▸ **Available data**:
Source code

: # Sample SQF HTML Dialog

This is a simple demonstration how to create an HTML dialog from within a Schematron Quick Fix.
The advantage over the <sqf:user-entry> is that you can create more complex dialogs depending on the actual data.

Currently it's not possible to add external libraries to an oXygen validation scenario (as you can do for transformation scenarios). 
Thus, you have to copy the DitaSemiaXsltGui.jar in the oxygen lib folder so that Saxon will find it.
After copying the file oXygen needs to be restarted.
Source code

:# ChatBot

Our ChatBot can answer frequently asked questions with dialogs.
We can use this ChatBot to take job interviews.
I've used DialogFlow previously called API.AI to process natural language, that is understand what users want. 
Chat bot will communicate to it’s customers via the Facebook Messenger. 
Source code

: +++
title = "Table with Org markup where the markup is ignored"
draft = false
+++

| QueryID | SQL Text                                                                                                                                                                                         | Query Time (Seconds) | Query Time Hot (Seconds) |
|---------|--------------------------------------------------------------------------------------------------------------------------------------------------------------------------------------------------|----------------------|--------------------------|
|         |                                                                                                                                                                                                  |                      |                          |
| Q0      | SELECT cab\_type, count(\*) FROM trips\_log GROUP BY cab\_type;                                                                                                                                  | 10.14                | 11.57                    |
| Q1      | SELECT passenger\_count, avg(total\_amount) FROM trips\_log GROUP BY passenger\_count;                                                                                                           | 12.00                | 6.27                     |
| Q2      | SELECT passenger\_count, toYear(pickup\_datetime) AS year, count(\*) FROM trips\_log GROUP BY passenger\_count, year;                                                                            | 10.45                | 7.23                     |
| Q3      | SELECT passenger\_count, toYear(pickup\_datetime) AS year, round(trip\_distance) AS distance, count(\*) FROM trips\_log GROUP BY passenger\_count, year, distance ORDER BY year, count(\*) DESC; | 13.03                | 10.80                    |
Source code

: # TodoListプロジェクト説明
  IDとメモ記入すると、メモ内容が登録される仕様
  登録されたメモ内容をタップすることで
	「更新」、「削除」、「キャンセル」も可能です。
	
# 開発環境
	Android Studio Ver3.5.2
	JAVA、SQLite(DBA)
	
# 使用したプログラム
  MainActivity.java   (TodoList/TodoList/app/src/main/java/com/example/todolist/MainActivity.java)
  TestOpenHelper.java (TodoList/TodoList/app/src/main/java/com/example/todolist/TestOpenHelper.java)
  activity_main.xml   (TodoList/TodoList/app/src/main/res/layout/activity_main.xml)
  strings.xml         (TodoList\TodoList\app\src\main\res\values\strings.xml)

▸ **Action item**: Using the material above, print every entry exactly as written.

▸ **Result for this task**:
Source code

: # Sample SQF HTML Dialog

This is a simple demonstration how to create an HTML dialog from within a Schematron Quick Fix.
The advantage over the <sqf:user-entry> is that you can create more complex dialogs depending on the actual data.

Currently it's not possible to add external libraries to an oXygen validation scenario (as you can do for transformation scenarios). 
Thus, you have to copy the DitaSemiaXsltGui.jar in the oxygen lib folder so that Saxon will find it.
After copying the file oXygen needs to be restarted.
Source code

:# ChatBot

Our ChatBot can answer frequently asked questions with dialogs.
We can use this ChatBot to take job interviews.
I've used DialogFlow previously called API.AI to process natural language, that is understand what users want. 
Chat bot will communicate to it’s customers via the Facebook Messenger. 
Source code

: +++
title = "Table with Org markup where the markup is ignored"
draft = false
+++

| QueryID | SQL Text                                                                                                                                                                                         | Query Time (Seconds) | Query Time Hot (Seconds) |
|---------|--------------------------------------------------------------------------------------------------------------------------------------------------------------------------------------------------|----------------------|--------------------------|
|         |                                                                                                                                                                                                  |                      |                          |
| Q0      | SELECT cab\_type, count(\*) FROM trips\_log GROUP BY cab\_type;                                                                                                                                  | 10.14                | 11.57                    |
| Q1      | SELECT passenger\_count, avg(total\_amount) FROM trips\_log GROUP BY passenger\_count;                                                                                                           | 12.00                | 6.27                     |
| Q2      | SELECT passenger\_count, toYear(pickup\_datetime) AS year, count(\*) FROM trips\_log GROUP BY passenger\_count, year;                                                                            | 10.45                | 7.23                     |
| Q3      | SELECT passenger\_count, toYear(pickup\_datetime) AS year, round(trip\_distance) AS distance, count(\*) FROM trips\_log GROUP BY passenger\_count, year, distance ORDER BY year, count(\*) DESC; | 13.03                | 10.80                    |
Source code

: # TodoListプロジェクト説明
  IDとメモ記入すると、メモ内容が登録される仕様
  登録されたメモ内容をタップすることで
	「更新」、「削除」、「キャンセル」も可能です。
	
# 開発環境
	Android Studio Ver3.5.2
	JAVA、SQLite(DBA)
	
# 使用したプログラム
  MainActivity.java   (TodoList/TodoList/app/src/main/java/com/example/todolist/MainActivity.java)
  TestOpenHelper.java (TodoList/TodoList/app/src/main/java/com/example/todolist/TestOpenHelper.java)
  activity_main.xml   (TodoList/TodoList/app/src/main/res/layout/activity_main.xml)
  strings.xml         (TodoList\TodoList\app\src\main\res\values\strings.xml)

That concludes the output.